HIV/AIDS — A Very Real Risk for College Women

[The following post is courtesy of Vanessa Cullins, M.D., Vice President of Medical Affairs at Planned Parenthood. Upon speaking with Vanessa and asking for information on STDs we began discussing HIV/AIDS. Naively, I mentioned that college kids are safe and know to protect themselves against this deadly disease. Turns out, I was wrong, and thinking that way is incredibly dangerous.]

Once in a while, we get a variation of this question via e-mail: “I’m a woman in college, and I’m wondering if I still need to be worried about getting HIV. Isn’t it pretty much under control by now?”

HIV/AIDS is definitely still a threat — especially among young people and women. Today, women account for more than one-quarter of all new HIV/AIDS diagnoses, and women of color are especially affected by HIV infection and AIDS. The growing complacency about this deadly disease is alarming.  You cannot tell from looking at someone whether that person is infected with HIV or any other sexually transmitted disease (STD). That is why all sexually active people need to protect themselves against HIV.

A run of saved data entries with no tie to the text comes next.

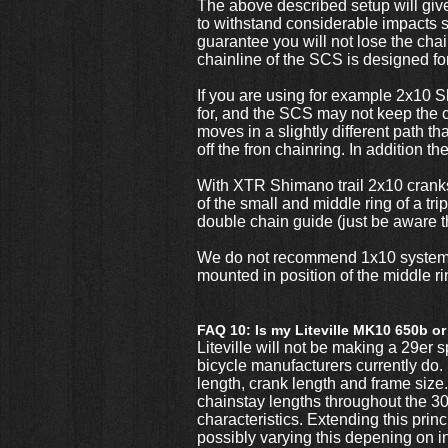
The above described setup will giv
to withstand considerable impacts 
guarantee you will not lose the chain
chainline of the SCS is designed for
If you are using for example 2x10 
for, and the SCS may not keep the c
moves in a slightly different path t
off the fron chainring. In addition 
With XTR Shimano trail 2x10 cranks 
of the small and middle ring of a tr
double chain guide (just be aware
We do not recommend 1x10 systems un
mounted in position of the middle ri
FAQ 10: Is my Liteville MK10 650b or
Liteville will not be making a 29er sp
bicycle manufacturers currently do. 
length, crank length and frame size. 
chainstay lengths throughout the 301
characteristics. Extending this pri
possibly varying this depening on in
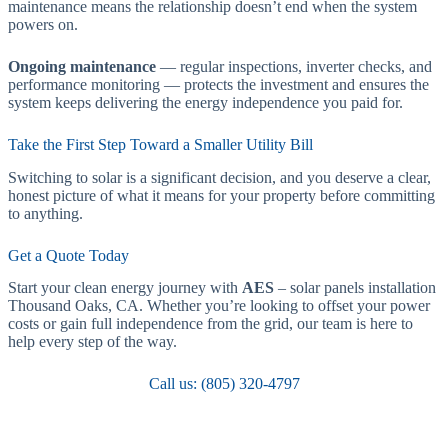
maintenance means the relationship doesn’t end when the system
powers on.
Ongoing maintenance
— regular inspections, inverter checks, and
performance monitoring — protects the investment and ensures the
system keeps delivering the energy independence you paid for.
Take the First Step Toward a Smaller Utility Bill
Switching to solar is a significant decision, and you deserve a clear,
honest picture of what it means for your property before committing
to anything.
Get a Quote Today
Start your clean energy journey with
AES
– solar panels installation
Thousand Oaks, CA. Whether you’re looking to offset your power
costs or gain full independence from the grid, our team is here to
help every step of the way.
Call us: (805) 320-4797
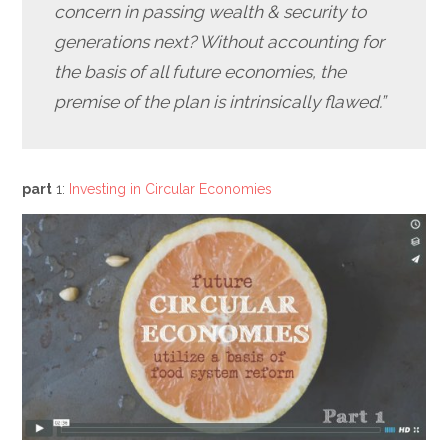
concern in passing wealth & security to
generations next? Without accounting for
the basis of all future economies, the
premise of the plan is intrinsically flawed.”
part
1:
Investing in Circular Economies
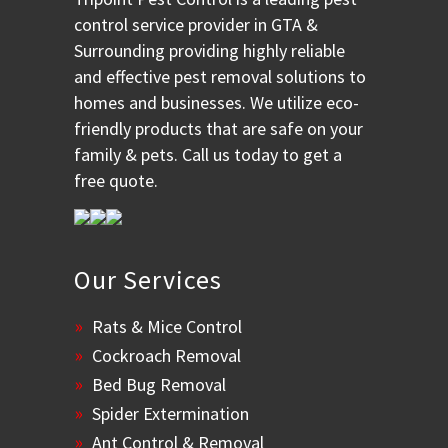
control service provider in GTA &
Surrounding providing highly reliable
and effective pest removal solutions to
homes and businesses. We utilize eco-
friendly products that are safe on your
family & pets. Call us today to get a
free quote.
Our Services
Rats & Mice Control
Cockroach Removal
Bed Bug Removal
Spider Extermination
Ant Control & Removal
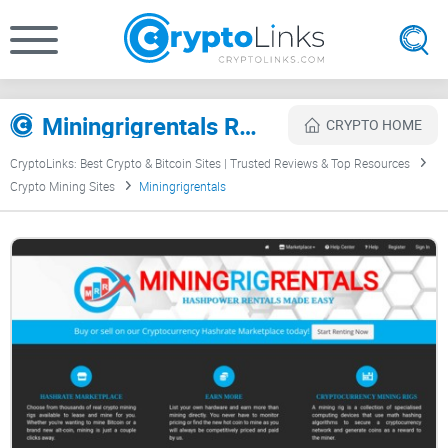
Miningrigrentals Review
CRYPTO HOME
CryptoLinks: Best Crypto & Bitcoin Sites | Trusted Reviews & Top Resources
Crypto Mining Sites
Miningrigrentals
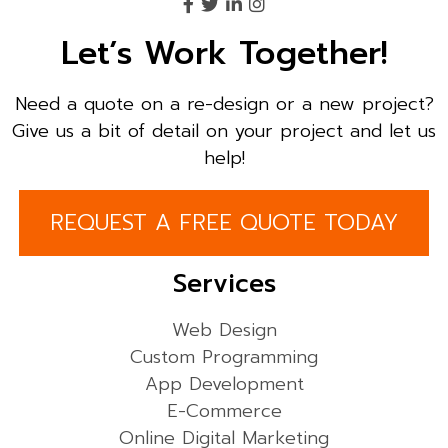
Let’s Work Together!
Need a quote on a re-design or a new project?
Give us a bit of detail on your project and let us
help!
REQUEST A FREE QUOTE TODAY
Services
Web Design
Custom Programming
App Development
E-Commerce
Online Digital Marketing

The U.S. Centers for Disease Control and Prevention report that more than 56,000 women and men are infected with HIV every year. And the American College Health Association has found that the rate of HIV infection among college students is about the same as it is for the general public. It seems that a lot of people — especially women — aren’t getting the message.

So what’s a girl to do?

First, get tested regularly. Know your status and the status of your partners. Planned Parenthood Federation of America has partnered with MTV and the Kaiser Family Foundation to launch the GYT — Get Yourself Tested — campaign. Visit http://gyt09.org to get information you can rely on about STDs, including HIV, and find your nearest testing location.

Second, plan your safer-sex strategy. Condoms used correctly and consistently are the best protection against HIV and other STDs, including HPV, gonorrhea, and chlamydia. Condoms reduce the risk of HIV infection substantially.  In fact, aside from abstinence and other forms of intimacy that result in no contact with another person’s genitals, condoms are the best protection against HIV.  Some studies show that about one out of two college students used a condom the last time they had sex. That’s good. But it also means that one of two didn’t.  And that’s not good — that’s a whole lot of people playing Russian roulette with contracting HIV/AIDS.

Having a good safer-sex strategy means knowing your risks and deciding which ones you are willing to take.  Here’s a step-by-step walk-through of some of your options:

•    Use a latex or female condom during vaginal, oral, and anal sex.
•    If you are not using a condom, it’s safer to have oral sex than vaginal or anal sex.
•    Rubbing against your partner, whether clothed or naked, is safer than sexual intercourse. Rubbing against your partner clothed is even safer.
•    If you and your partner are engaged in mutual fondling, it is safer to wash your hands before touching your own genitals.
•    Masturbating alone or together — or having phone sex or cybersex — is the safest sex option.

But the most important safer-sex strategy of all is to assume that all potential partners may be infected — and then take precautions.  The reality is that people will lie in order to have sex.  Another reality is that many people with HIV don’t know it!  Given these odds, you can’t rely on anyone else to protect you.

Remember: all sexually active people are at risk, and we need to protect ourselves.